Information shown>
= Beginning of Section =
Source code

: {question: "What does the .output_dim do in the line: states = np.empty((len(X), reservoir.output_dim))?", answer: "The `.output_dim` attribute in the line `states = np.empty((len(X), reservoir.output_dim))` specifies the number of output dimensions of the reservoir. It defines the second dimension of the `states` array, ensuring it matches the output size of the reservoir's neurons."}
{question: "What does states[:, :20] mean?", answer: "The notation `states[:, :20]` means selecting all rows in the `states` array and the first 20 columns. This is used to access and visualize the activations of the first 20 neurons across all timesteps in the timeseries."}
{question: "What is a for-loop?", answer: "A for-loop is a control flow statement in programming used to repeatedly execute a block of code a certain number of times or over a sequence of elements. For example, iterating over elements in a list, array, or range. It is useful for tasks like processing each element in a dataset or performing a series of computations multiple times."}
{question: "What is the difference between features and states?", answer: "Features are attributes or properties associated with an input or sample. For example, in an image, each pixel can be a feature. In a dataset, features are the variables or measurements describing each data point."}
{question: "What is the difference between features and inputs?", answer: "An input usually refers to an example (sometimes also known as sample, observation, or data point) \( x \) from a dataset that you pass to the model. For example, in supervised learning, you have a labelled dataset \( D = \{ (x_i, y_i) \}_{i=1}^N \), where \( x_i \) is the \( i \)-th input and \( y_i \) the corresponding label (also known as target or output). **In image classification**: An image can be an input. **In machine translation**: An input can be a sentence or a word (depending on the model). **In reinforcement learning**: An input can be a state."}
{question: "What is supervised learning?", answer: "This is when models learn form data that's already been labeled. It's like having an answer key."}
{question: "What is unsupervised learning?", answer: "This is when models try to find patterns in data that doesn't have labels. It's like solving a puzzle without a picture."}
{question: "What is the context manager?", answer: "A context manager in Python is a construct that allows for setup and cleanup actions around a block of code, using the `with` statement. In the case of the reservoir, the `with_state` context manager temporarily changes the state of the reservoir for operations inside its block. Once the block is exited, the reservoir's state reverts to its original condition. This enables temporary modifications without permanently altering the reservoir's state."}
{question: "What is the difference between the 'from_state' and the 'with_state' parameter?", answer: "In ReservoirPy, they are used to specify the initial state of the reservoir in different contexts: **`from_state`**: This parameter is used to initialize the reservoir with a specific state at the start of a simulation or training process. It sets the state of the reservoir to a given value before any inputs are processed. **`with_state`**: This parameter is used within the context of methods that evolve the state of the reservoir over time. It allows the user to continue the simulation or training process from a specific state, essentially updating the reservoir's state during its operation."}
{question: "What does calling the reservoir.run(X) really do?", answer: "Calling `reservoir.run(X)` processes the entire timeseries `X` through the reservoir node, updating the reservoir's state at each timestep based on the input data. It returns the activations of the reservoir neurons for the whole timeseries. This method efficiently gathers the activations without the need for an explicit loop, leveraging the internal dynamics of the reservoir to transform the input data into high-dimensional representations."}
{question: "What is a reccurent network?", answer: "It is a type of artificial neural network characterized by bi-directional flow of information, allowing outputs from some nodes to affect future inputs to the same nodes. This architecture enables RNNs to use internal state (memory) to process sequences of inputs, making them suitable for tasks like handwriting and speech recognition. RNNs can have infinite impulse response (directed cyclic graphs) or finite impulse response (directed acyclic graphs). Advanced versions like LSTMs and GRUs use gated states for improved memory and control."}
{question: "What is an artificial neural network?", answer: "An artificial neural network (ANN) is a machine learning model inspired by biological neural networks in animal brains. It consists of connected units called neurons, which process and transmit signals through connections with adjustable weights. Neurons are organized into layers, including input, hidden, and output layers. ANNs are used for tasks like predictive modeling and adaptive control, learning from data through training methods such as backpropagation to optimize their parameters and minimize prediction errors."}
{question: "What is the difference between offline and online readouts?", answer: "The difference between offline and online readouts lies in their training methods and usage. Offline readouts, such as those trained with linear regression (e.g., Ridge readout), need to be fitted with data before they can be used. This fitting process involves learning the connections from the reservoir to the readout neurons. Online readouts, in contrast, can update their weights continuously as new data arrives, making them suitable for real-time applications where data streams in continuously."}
= End of Section =
What you are asked to do> Filter the records above for the string "models" and copy each matching line.

Output of the exercise>
{question: "What is supervised learning?", answer: "This is when models learn form data that's already been labeled. It's like having an answer key."}
{question: "What is unsupervised learning?", answer: "This is when models try to find patterns in data that doesn't have labels. It's like solving a puzzle without a picture."}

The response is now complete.